Work to be completed: This exercise calls for copying every line below that holds the word "create".

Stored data
::::

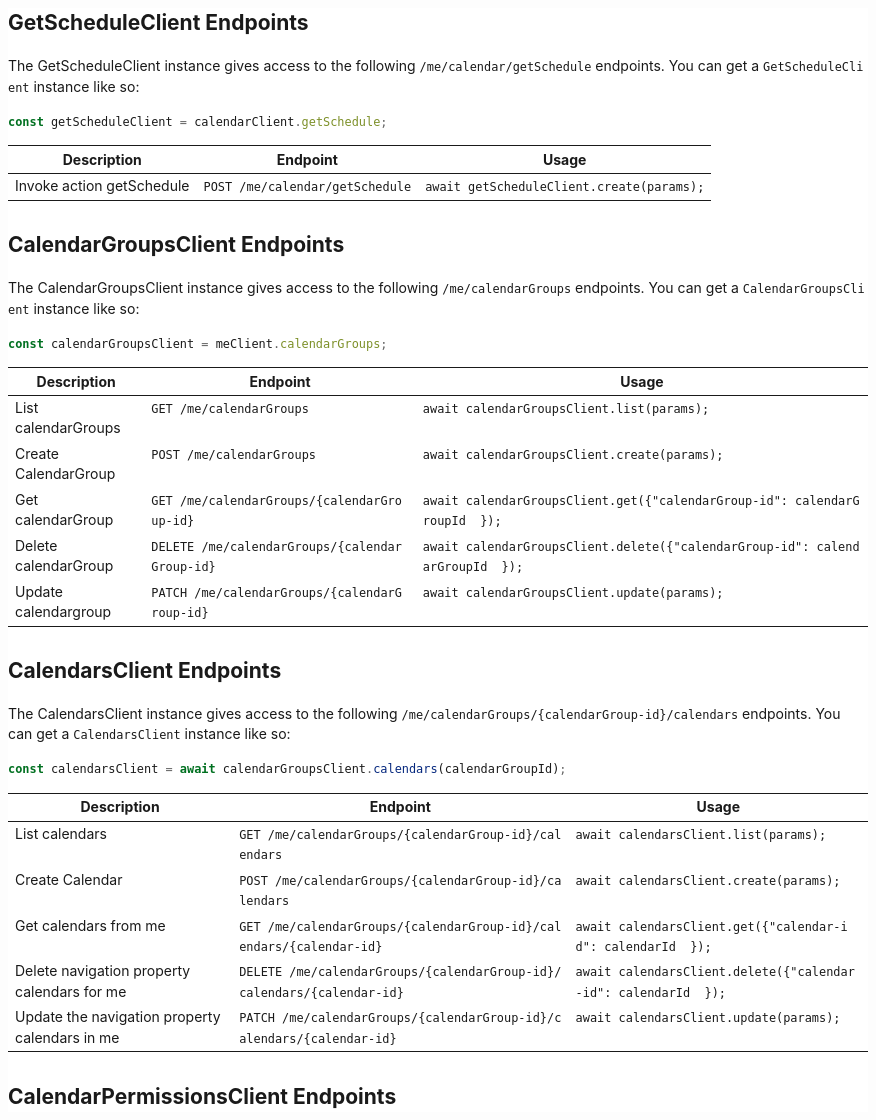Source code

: ## GetScheduleClient Endpoints

The GetScheduleClient instance gives access to the following `/me/calendar/getSchedule` endpoints. You can get a `GetScheduleClient` instance like so:

```typescript
const getScheduleClient = calendarClient.getSchedule;
```
| Description | Endpoint | Usage | 
|--|--|--|
| Invoke action getSchedule | `POST /me/calendar/getSchedule` | `await getScheduleClient.create(params);` |

## CalendarGroupsClient Endpoints

The CalendarGroupsClient instance gives access to the following `/me/calendarGroups` endpoints. You can get a `CalendarGroupsClient` instance like so:

```typescript
const calendarGroupsClient = meClient.calendarGroups;
```
| Description | Endpoint | Usage | 
|--|--|--|
| List calendarGroups | `GET /me/calendarGroups` | `await calendarGroupsClient.list(params);` |
| Create CalendarGroup | `POST /me/calendarGroups` | `await calendarGroupsClient.create(params);` |
| Get calendarGroup | `GET /me/calendarGroups/{calendarGroup-id}` | `await calendarGroupsClient.get({"calendarGroup-id": calendarGroupId  });` |
| Delete calendarGroup | `DELETE /me/calendarGroups/{calendarGroup-id}` | `await calendarGroupsClient.delete({"calendarGroup-id": calendarGroupId  });` |
| Update calendargroup | `PATCH /me/calendarGroups/{calendarGroup-id}` | `await calendarGroupsClient.update(params);` |

## CalendarsClient Endpoints

The CalendarsClient instance gives access to the following `/me/calendarGroups/{calendarGroup-id}/calendars` endpoints. You can get a `CalendarsClient` instance like so:

```typescript
const calendarsClient = await calendarGroupsClient.calendars(calendarGroupId);
```
| Description | Endpoint | Usage | 
|--|--|--|
| List calendars | `GET /me/calendarGroups/{calendarGroup-id}/calendars` | `await calendarsClient.list(params);` |
| Create Calendar | `POST /me/calendarGroups/{calendarGroup-id}/calendars` | `await calendarsClient.create(params);` |
| Get calendars from me | `GET /me/calendarGroups/{calendarGroup-id}/calendars/{calendar-id}` | `await calendarsClient.get({"calendar-id": calendarId  });` |
| Delete navigation property calendars for me | `DELETE /me/calendarGroups/{calendarGroup-id}/calendars/{calendar-id}` | `await calendarsClient.delete({"calendar-id": calendarId  });` |
| Update the navigation property calendars in me | `PATCH /me/calendarGroups/{calendarGroup-id}/calendars/{calendar-id}` | `await calendarsClient.update(params);` |

## CalendarPermissionsClient Endpoints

::::

Response box:
| Invoke action getSchedule | `POST /me/calendar/getSchedule` | `await getScheduleClient.create(params);` |
| Create CalendarGroup | `POST /me/calendarGroups` | `await calendarGroupsClient.create(params);` |
| Create Calendar | `POST /me/calendarGroups/{calendarGroup-id}/calendars` | `await calendarsClient.create(params);` |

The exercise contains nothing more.